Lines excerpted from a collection
++++++
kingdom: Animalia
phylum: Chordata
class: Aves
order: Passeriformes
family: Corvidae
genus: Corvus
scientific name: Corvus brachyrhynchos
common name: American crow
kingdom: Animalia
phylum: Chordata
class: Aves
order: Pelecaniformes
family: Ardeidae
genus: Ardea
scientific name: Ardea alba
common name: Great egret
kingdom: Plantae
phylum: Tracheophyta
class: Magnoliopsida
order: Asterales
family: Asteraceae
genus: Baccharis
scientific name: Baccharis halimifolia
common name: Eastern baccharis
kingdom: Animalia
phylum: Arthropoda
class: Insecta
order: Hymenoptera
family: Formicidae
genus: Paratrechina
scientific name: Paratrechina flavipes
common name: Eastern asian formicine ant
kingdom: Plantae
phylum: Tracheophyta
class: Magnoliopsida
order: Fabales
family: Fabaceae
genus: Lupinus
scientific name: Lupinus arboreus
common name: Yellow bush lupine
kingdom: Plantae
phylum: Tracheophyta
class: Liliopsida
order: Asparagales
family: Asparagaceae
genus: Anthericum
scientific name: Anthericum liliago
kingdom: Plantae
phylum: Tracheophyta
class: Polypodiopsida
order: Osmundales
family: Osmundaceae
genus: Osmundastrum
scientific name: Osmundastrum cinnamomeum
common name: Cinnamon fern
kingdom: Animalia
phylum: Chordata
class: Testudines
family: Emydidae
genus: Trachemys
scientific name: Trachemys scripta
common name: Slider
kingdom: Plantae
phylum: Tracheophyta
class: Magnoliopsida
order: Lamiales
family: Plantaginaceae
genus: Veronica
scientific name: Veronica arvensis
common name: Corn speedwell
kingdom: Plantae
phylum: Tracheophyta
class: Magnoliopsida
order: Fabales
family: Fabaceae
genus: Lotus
++++++
_BRIEF:_ Could you write out all the lines above again, swapping every "common name" for "vernacular name" and leaving the rest unchanged?

_EXERCISE SOLUTION:_
kingdom: Animalia
phylum: Chordata
class: Aves
order: Passeriformes
family: Corvidae
genus: Corvus
scientific name: Corvus brachyrhynchos
vernacular name: American crow
kingdom: Animalia
phylum: Chordata
class: Aves
order: Pelecaniformes
family: Ardeidae
genus: Ardea
scientific name: Ardea alba
vernacular name: Great egret
kingdom: Plantae
phylum: Tracheophyta
class: Magnoliopsida
order: Asterales
family: Asteraceae
genus: Baccharis
scientific name: Baccharis halimifolia
vernacular name: Eastern baccharis
kingdom: Animalia
phylum: Arthropoda
class: Insecta
order: Hymenoptera
family: Formicidae
genus: Paratrechina
scientific name: Paratrechina flavipes
vernacular name: Eastern asian formicine ant
kingdom: Plantae
phylum: Tracheophyta
class: Magnoliopsida
order: Fabales
family: Fabaceae
genus: Lupinus
scientific name: Lupinus arboreus
vernacular name: Yellow bush lupine
kingdom: Plantae
phylum: Tracheophyta
class: Liliopsida
order: Asparagales
family: Asparagaceae
genus: Anthericum
scientific name: Anthericum liliago
kingdom: Plantae
phylum: Tracheophyta
class: Polypodiopsida
order: Osmundales
family: Osmundaceae
genus: Osmundastrum
scientific name: Osmundastrum cinnamomeum
vernacular name: Cinnamon fern
kingdom: Animalia
phylum: Chordata
class: Testudines
family: Emydidae
genus: Trachemys
scientific name: Trachemys scripta
vernacular name: Slider
kingdom: Plantae
phylum: Tracheophyta
class: Magnoliopsida
order: Lamiales
family: Plantaginaceae
genus: Veronica
scientific name: Veronica arvensis
vernacular name: Corn speedwell
kingdom: Plantae
phylum: Tracheophyta
class: Magnoliopsida
order: Fabales
family: Fabaceae
genus: Lotus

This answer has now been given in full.